4 Investigations – step by step
4.1 What initial steps do the enforcement authorities take to commence a cartel investigation?
Other than through ex officio investigations, the Federal Cartel Office (FCO) may become aware of indications of anti-competitive conduct through third-party complaints, leniency applications by companies involved or anonymous whistleblowing. Prior to initiating a formal investigation and conducting dawn raids, the FCO will seek to verify and confirm in particular information it receives through leniency applications or from anonymous whistleblowers through follow-up questions and meetings with representatives of leniency applicants. If the FCO concludes that there are sufficient indications of anti-competitive conduct, it will within its discretion initiate a formal investigation, which normally starts with a dawn raid.
4.2 Are dawn raids commonly conducted in your jurisdiction? If so, what are the pre-conditions for conducting a dawn raid? When, where and by whom are they conducted? Do the enforcement authorities have the power to search private as well as company premises?
Dawn raids in cartel investigations are very common. As a general rule, dawn raids must be ordered by a judge. The FCO may carry out dawn raids of business premises and residential premises. Searches are conducted by FCO officials who, as a general rule, are accompanied by police staff and IT experts to support the FCO officials in their searches.
4.3 What powers do officers have during the dawn raid? Are there any limitations on these powers?
FCO officials may seize physical and electronic documents. They also have the right to ‘image' computer hard drives using forensic IT tools. However, the investigatory powers are strictly limited to the object of the investigation. For example, officials cannot search files which do not fall within the object of the investigation.

* What this exercise asks *
1. Duplicate the excerpt on cartel investigations from "4.3 What powers" up to and including "within the object of the investigation.".
2. According to the excerpt on cartel investigations, apart from ex officio investigations, through what sources may the Federal Cartel Office become aware of indications of anti-competitive conduct? List them all.
The listing after this excerpt on cartel investigations has no connection to it.

* Dataset extract *
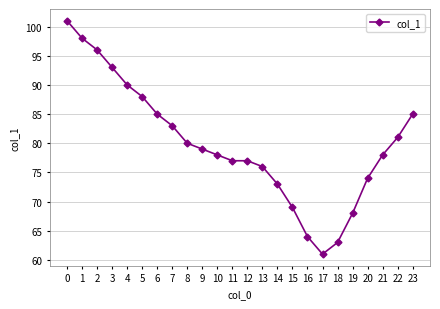

What is the sum of all values?

1917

* Exercise results *
1.
4.3 What powers do officers have during the dawn raid? Are there any limitations on these powers?
FCO officials may seize physical and electronic documents. They also have the right to ‘image' computer hard drives using forensic IT tools. However, the investigatory powers are strictly limited to the object of the investigation. For example, officials cannot search files which do not fall within the object of the investigation.

2.
- Third-party complaints
- Leniency applications by companies involved
- Anonymous whistleblowing